The designs aren’t from Musk, but the ego and the willingness to create chaos certainly is. Right now, his actions have an outsized effect on labor, the environment, government policy, and national defense—for the U.S. as well as Ukraine. He represents a larger threat to national stability, the future of the nation, and to the whole planet than anyone seems willing to realize.
He’s also “a bigoted, racist, transphobic, antisemitic jackass.” In a pundit network for Kos Chitown Kev quoted Eugene Robinson of the Washington Post:
It is unacceptable that the world’s richest man can, at a whim, turn on and off such a vital communications network. I don’t know what Musk thinks about the possibility that Chinese President Xi Jinping will launch an invasion of Taiwan — though I do know that China is the world’s biggest market for electric vehicles and that Musk is trying awfully hard to sell Tesla automobiles there. I don’t know what he thinks about China’s border dispute with Pakistan or what he thinks about the Middle East. I really shouldn’t have to care. ... Putting men on the moon was an epic national quest, in which we were all invested. Landing humans on Mars is being outsourced to the billionaires. How to deal with the gravest threat to peace and security in Europe since the end of World War II should be a matter for our elected officials. No one elected Elon Musk.
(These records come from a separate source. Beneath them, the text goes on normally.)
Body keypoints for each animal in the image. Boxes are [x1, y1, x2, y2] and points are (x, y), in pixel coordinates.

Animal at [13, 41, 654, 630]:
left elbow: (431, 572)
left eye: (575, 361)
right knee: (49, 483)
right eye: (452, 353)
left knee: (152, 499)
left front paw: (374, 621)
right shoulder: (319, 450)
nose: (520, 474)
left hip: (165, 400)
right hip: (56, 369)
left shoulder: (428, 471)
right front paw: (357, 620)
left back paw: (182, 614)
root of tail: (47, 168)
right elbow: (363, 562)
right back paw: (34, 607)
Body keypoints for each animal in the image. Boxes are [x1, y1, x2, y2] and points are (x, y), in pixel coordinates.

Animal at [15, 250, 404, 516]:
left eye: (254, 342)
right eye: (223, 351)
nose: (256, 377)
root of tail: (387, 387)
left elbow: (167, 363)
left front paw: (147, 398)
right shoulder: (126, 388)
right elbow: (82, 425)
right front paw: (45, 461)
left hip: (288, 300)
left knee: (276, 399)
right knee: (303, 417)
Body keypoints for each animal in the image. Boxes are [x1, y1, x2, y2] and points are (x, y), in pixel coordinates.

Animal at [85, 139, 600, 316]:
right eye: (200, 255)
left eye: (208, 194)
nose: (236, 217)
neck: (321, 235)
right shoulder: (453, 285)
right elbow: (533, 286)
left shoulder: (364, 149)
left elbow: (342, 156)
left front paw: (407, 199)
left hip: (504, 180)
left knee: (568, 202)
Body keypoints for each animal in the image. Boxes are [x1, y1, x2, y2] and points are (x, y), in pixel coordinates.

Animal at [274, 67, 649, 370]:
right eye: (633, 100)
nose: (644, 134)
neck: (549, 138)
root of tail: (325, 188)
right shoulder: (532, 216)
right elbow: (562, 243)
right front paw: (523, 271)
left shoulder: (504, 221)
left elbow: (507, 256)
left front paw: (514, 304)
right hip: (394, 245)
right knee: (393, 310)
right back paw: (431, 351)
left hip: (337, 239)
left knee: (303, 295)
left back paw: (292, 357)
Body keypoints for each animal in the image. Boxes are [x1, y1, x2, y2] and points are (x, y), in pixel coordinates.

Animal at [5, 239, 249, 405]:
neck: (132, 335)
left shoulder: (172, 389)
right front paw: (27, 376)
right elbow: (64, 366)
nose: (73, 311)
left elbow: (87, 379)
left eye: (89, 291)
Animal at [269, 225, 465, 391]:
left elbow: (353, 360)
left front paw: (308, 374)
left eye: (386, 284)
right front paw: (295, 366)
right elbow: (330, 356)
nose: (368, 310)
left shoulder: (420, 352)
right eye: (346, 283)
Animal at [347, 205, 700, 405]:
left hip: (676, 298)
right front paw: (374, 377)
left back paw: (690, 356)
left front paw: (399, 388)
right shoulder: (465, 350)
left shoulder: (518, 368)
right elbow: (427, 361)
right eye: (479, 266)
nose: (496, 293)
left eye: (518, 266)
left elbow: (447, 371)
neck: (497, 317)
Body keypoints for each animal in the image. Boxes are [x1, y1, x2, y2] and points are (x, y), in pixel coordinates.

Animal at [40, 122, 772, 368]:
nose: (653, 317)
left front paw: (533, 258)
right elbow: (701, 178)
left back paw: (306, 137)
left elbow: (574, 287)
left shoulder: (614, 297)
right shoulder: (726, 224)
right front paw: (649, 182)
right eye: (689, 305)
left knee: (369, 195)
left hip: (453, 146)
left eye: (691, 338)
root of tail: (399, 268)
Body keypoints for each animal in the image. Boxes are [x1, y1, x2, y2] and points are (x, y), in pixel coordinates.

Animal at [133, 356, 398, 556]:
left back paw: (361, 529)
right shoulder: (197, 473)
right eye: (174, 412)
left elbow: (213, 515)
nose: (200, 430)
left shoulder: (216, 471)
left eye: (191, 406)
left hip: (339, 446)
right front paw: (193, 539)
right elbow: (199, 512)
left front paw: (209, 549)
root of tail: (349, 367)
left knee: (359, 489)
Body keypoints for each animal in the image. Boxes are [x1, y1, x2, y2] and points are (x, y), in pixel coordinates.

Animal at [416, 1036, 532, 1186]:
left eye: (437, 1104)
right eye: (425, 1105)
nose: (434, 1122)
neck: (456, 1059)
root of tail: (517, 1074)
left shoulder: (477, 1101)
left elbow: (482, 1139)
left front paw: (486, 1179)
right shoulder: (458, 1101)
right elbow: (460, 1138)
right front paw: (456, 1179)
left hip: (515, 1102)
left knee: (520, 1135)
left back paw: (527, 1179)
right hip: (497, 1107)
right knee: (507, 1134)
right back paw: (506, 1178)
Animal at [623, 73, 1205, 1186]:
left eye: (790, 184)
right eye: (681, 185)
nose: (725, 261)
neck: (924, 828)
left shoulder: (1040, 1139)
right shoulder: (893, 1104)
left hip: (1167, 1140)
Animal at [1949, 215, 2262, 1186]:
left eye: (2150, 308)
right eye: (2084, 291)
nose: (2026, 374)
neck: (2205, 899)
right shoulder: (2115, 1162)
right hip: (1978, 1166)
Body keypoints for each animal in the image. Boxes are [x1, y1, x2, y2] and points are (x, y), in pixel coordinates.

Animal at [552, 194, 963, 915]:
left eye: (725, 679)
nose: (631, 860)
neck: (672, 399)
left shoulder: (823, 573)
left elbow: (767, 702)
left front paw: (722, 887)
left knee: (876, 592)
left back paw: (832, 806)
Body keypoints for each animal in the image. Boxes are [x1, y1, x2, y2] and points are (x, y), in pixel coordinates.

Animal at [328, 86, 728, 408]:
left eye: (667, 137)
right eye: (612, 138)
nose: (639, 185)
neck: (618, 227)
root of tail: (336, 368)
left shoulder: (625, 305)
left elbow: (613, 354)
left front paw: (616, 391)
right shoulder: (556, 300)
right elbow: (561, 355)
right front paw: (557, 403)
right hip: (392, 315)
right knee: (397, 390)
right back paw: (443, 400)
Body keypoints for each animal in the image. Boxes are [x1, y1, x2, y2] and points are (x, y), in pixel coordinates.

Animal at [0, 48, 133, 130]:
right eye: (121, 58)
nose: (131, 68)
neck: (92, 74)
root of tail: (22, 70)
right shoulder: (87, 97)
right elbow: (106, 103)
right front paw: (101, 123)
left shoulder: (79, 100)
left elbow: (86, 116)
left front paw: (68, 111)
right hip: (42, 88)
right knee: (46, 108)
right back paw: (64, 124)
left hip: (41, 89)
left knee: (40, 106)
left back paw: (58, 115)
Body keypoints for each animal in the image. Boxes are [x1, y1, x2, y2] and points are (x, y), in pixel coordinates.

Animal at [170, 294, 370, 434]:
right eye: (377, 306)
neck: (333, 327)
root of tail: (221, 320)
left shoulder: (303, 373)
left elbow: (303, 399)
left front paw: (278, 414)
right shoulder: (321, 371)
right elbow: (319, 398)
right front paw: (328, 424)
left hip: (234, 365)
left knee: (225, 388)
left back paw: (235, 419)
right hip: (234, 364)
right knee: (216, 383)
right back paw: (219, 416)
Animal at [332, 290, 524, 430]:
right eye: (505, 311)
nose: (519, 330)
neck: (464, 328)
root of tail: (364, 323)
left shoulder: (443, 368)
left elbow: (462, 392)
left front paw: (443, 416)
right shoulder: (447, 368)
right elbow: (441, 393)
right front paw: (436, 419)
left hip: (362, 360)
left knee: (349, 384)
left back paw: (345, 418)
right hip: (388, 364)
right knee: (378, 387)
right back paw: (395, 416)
Down in the comments are several cartoons commemorating the 9/11 attacks that happened 22 years ago on Monday. A cartoon by Dave Granlund shows a character with a long beard and rifle and hat that says “Osama.” He is holding a newspaper with the words, “US News...Hate Crimes...Book Burnings...Intolerance.” The character says, “9-11 worked as planned... They act more like us every day!!” Another cartoon, one by Bill Bramhall, fits in with my first topic. It shows the nasty guy holding the sign, “91 felony counts” and Biden holding the sign, “80 years old” and a red hat guy between them pointing to Biden and saying “Unfit for office!” Rachel Martin of NPR has been doing extended discussions on belief in a series she calls Enlighten Me. This past Sunday she had a 15 minute discussion with Perry Bacon. He’s a black man who wrote an opinion piece for WaPo about leaving organized religion and searching for a way back to it. What prompted him to leave was realizing the church he was attending had anti-gay policies. He hosted a small men’s group and one of them explained he could be a member but was not allowed to be a group leader because he was gay. Bacon, who is not gay, figured if a church talked about the importance of Black Lives Matter, that church would also welcome gay people. Bacon checked out a church online and saw nothing. Then he asked the pastor and was told we welcome everyone but won’t do a same-sex weddings. But why was the webiste obscure? Bacon is looking for a place to fit in. He wants a place that doesn’t say much about the theology, instead focuses on being compassionate and caring people. Until he does he takes his daughter to the local farmer’s market every Saturday. They don’t go to shop, but to meet and talk to the same people every week. The people have taken an interest in his daughter and he in their children. He has found a community, though not a church.